Tanith Lee is a prolific writer of fantasy, though under that umbrella she has done everything from children’s books to science fiction to YA Romance (a teen and a robot). My first encounter was a serendipitous discovery of Night’s Master in a used book store near my high school, many years ago.Even at that young age, I was getting weary of fantasy novels featuring a gifted person leaving their pseudo-medieval village to discover their destiny and save the kingdom. Night’s Master was refreshingly different.
The central character is a demon lord, a trickster, who wanders by night, back when the earth was flat, causing mischief great and small, and taking human lovers, male and female. It is the most beautifully structured book I have ever read. It is divided into three books, each consisting of two parts, each consisting of three chapters. Each chapter is almost a separate tale, and there are story arcs within each part, book, and the novel. The tales of magic and treasure, love and lust, loss and greed, and kingdoms and peasants, have been compared to Arabian nights. The narrator, an anonymous but present storyteller, makes comments such as:
No one knows then what Azhrarn said or did. Perhaps it was so fearful that even writing it down, the words would scorch holes through the paper and those who read them go blind.
Death’s Master is the second in what eventually would become five “Tales of the Flat Earth.” The last three are more traditional ‘books in a series,’ but Death’s Master reads well as a stand alone novel, and is less episodic than Night’s Master. As with Night’s Master, Death’s Master concerns a demon lord, but unlike the playful trickster of the night, this lord has the solemn duty of collecting the dead.
The story follows two boys, one conceived with the assistance of Death, and not always a boy, and one made invulnerable to every harm (like Achilles, but without the unprotected heel). For a time boys are together, but the love does not last. They become enemies, sometime pawns of the lords of night and death, and oppose each other while centuries pass and kingdoms rise and fall. Other characters include a queen who sacrifices herself for her kingdom, several people who bargain with Death for various reasons, and a woman who seeks a hero to love.
Love is presented in many forms, though physical acts are never described beyond fanciful metaphors. A fantasy setting allows a lot of play with gender roles and sexual symbolism, and Lee takes full advantage of this. (Among her works are two YA SF novels where teenagers routinely kill themselves to get new bodies, and may choose male or female.) Lee’s use of strong female characters elevates her work above much of the sword and sorcery genre.

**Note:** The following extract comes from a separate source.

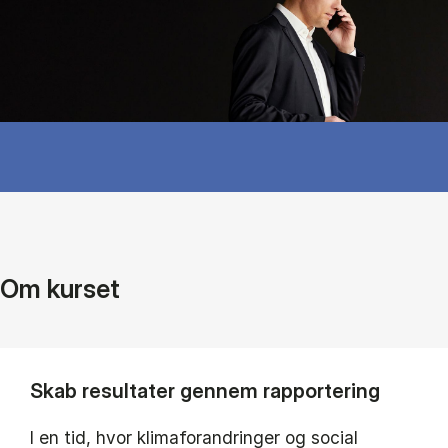
Om kurset
Skab resultater gennem rapportering
I en tid, hvor klimaforandringer og social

Death occasionally provides assistance with mortal matters, in exchange for a thousand years of service, and here explains the nature of the service:
I should be glad of your companionship. For that is what you sell me, woman, for my thousand years. Not your flesh. Your flesh is mine in any case, once you are dead. It belongs to me, your flesh, and in the earth it lies till it becomes the earth. Nor do I want your womanhood, for I love neither man nor woman. Death does not couch, Death does not couple. Think, lady, of the jest there would be in that if Death were to spawn out procreative seed. No. It is your soul I would keep…
Bargains do not always work out planned, for either party, and magic can be unreliable. In among the spells, ambitions, and deceit a few messages emerge: Greed is bad, hate is bad, love is good, be careful what you wish for, and some fates are unavoidable. In the end, Death has the sought after company, but not how or where it was expected. As for the claim that Death does not love, while that may be true in the physical sense, the final image of the book is that of a couple quietly resting together. They have accepted their fates, and find comfort and strength in the simple presence of each other. Looks like love to me.